ANTXR2 variant screening
The coding sequence of ANTXR2 (NM_058172.5; NP_477520.2) including at least 50 bp of adjacent untranslated regions or intronic sequences was amplified exon-wise from genomic DNA (primers available upon request). PCR-products were extracted from agarose gels, purified according to standard procedures, and sequenced from both sides on a 3730xl sequencer (Thermo Fisher Scientific, Waltham, MA).
Three DBS punches of 3.2 mm in diameter were prepared from filtercards using a DBS puncher (Perkin Elmer LAS, Germany), and collected into 2.2 ml round bottom tubes (Eppendorf, Germany). Extraction was performed by adding 50 μL extraction solution (DMSO:H2O, 1:1) and 100 μL internal standard solution (lyso-Gb2, Matreya LLC, USA, 200 ng/mL in ethanol). After a brief vortex-mixing, the tubes were shaken (700 rpm) at 37 °C for 30 min and then sonicated at maximum power for 1 min. All liquid was subsequently transferred to an AcroPrep Filter Plate with PTFE membrane (PALL, Germany) placed on a 96 well V-shape bottom plate (VWR, Germany). To remove solid particles, samples were filtrated by centrifugation at 3.500 rpm for 5 min.

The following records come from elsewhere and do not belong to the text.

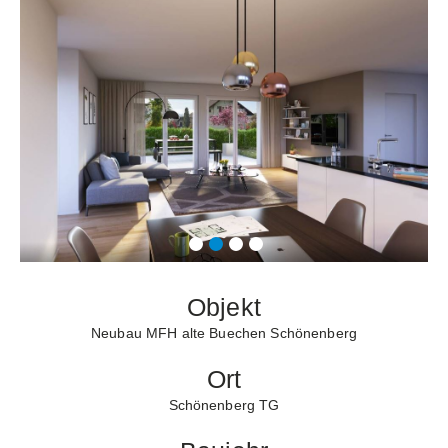
Objekt
Neubau MFH alte Buechen Schönenberg
Ort
Schönenberg TG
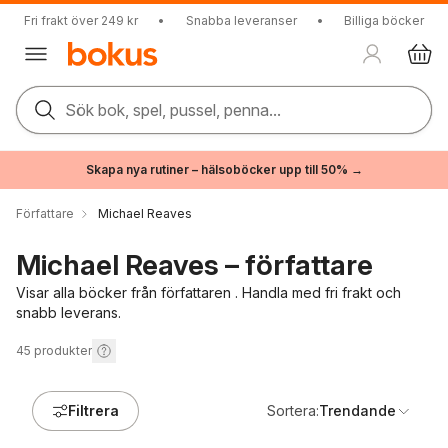
Fri frakt över 249 kr
•
Snabba leveranser
•
Billiga böcker
Sök bok, spel, pussel, penna...
Skapa nya rutiner – hälsoböcker upp till 50% →
Författare
Michael Reaves
Michael Reaves – författare
Visar alla böcker från författaren . Handla med fri frakt och
snabb leverans.
45
produkter
Filtrera
Sortera:
Trendande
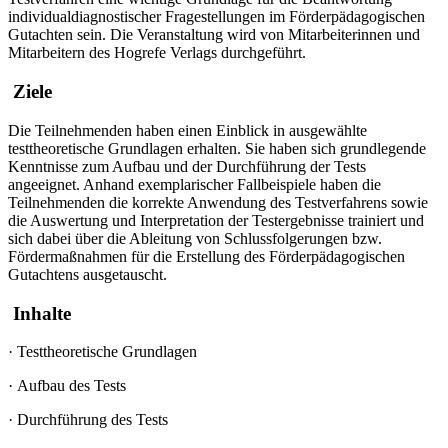
individualdiagnostischer Fragestellungen im Förderpädagogischen
Gutachten sein.
Die Veranstaltung wird von Mitarbeiterinnen und
Mitarbeitern des Hogrefe Verlags durchgeführt.
Ziele
Die Teilnehmenden haben einen Einblick in ausgewählte
testtheoretische Grundlagen erhalten. Sie haben sich grundlegende
Kenntnisse zum Aufbau und der Durchführung der Tests
angeeignet. Anhand exemplarischer Fallbeispiele haben die
Teilnehmenden die korrekte Anwendung des Testverfahrens sowie
die Auswertung und Interpretation der Testergebnisse trainiert und
sich dabei über die Ableitung von Schlussfolgerungen bzw.
Fördermaßnahmen für die Erstellung des Förderpädagogischen
Gutachtens ausgetauscht.
Inhalte
·
Testtheoretische Grundlagen
·
Aufbau des Tests
·
Durchführung des Tests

Mass spectrometric (MS) analysis was performed on a Waters Acquity i class UPLC (Waters, UK) coupled with a Vion IMS-QTof mass spectrometer (Waters, UK). Chromatographic run was performed on a Kinetex EVO C18 column (Phenomenex, Germany) with a gradient from 0 to 100% organic solvent (50 mM formic acid in acetonitrile:methanol, 1:1, v:v). Mass spectrometric acquisition was made using the following parameters: analyzer mode - sensitivity, MS mode - High definition MSE, capillary voltage - 1.2 kV, source temperature - 150 °C, desolvation temperature - 600 °C, desolvation gas - 1000 L/h, cone gag - 50 L/h, low collision energy - 6 eV, high collision energy ramp: 20–40 eV, scan mass: 50–1000 m/z, scan time - 0.5 s.

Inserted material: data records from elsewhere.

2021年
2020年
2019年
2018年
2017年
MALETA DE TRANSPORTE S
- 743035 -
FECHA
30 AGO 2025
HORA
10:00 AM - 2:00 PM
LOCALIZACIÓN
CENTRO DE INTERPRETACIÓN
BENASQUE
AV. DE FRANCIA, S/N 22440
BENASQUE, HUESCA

10 μL samples were injected and an HDMSE analysis method was used. The acquisition was done using the Unifi software (Waters, UK) and the results exported as a Unifi export file (.uep). The results were imported in the Progenesis QI software (Nonlinear Dynamics, UK) for statistical interpretation. From the list of identified compounds, only those with significant difference between the groups were selected for further use. Targeted mass spectrometry-based screening for the levels of ceramide C26:0 in DBSs was performed as described in detail previously [
16].
Normalization, filtering and analysis of metabolomics data
Raw abundances as detected by untargeted MS were normalized using default settings in Progenesis. Compounds with a charge of > 5 and a mass-to-charge ratio (m/z) < 179 were removed (quality filters). For comparative analyses, only compounds with a median normalized abundance of > 100 counts relative to the reference compound in at least one of the groups under consideration were retained (quantity filter).

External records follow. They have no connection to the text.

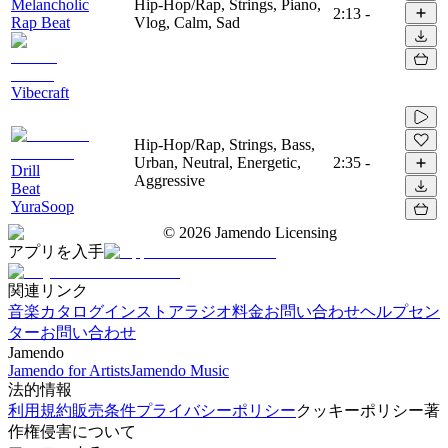
Melancholic
Hip-Hop/Rap, Strings, Piano,
2:13
-
Rap Beat
Vlog, Calm, Sad
Vibecraft
Hip-Hop/Rap, Strings, Bass,
Urban, Neutral, Energetic,
2:35
-
Drill
Aggressive
Beat
YuraSoop
©
2026
Jamendo Licensing
アプリを入手
関連リンク
音楽カタログ
インストアラジオ
料金
お問い合わせ
ヘルプセン
ター
お問い合わせ
Jamendo
Jamendo for Artists
Jamendo Music
法的情報
利用規約
販売条件
プライバシーポリシー
クッキーポリシー
著
作権侵害について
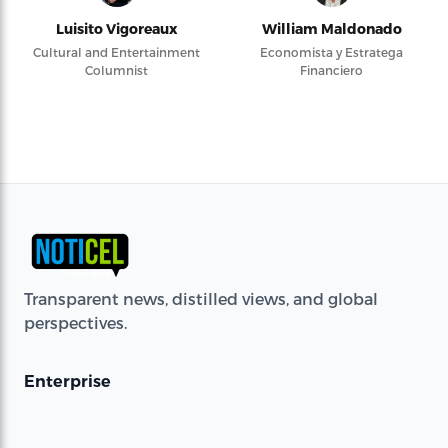
Luisito Vigoreaux
William Maldonado
Cultural and Entertainment
Economista y Estratega
Columnist
Financiero
Transparent news, distilled views, and global
perspectives.
Enterprise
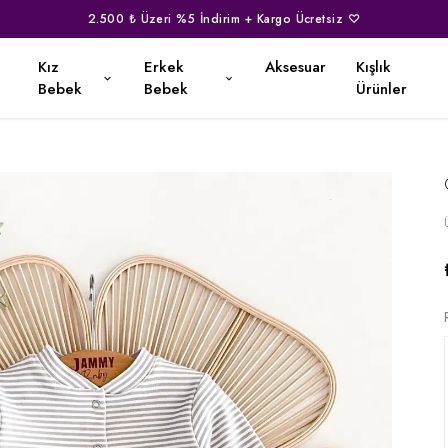
2.500 ₺ Üzeri %5 İndirim + Kargo Ücretsiz ♡
Kız
Erkek
Aksesuar
Kışlık
Bebek
Bebek
Ürünler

Normalized and filtered abundances were transformed into CSV files, and uploaded into the ‘Statistical Analysis’ tool-box of MetaboAnalyst 4.0 at
http://www.metaboanalyst.ca [
32]. Principal component analysis was performed using default settings. Dendrograms were derived using distance measure ‘Spearman’ and clustering algorithm ‘Single’. Distributions and ranges for values were visualized by generating heat-maps with enforced sample grouping.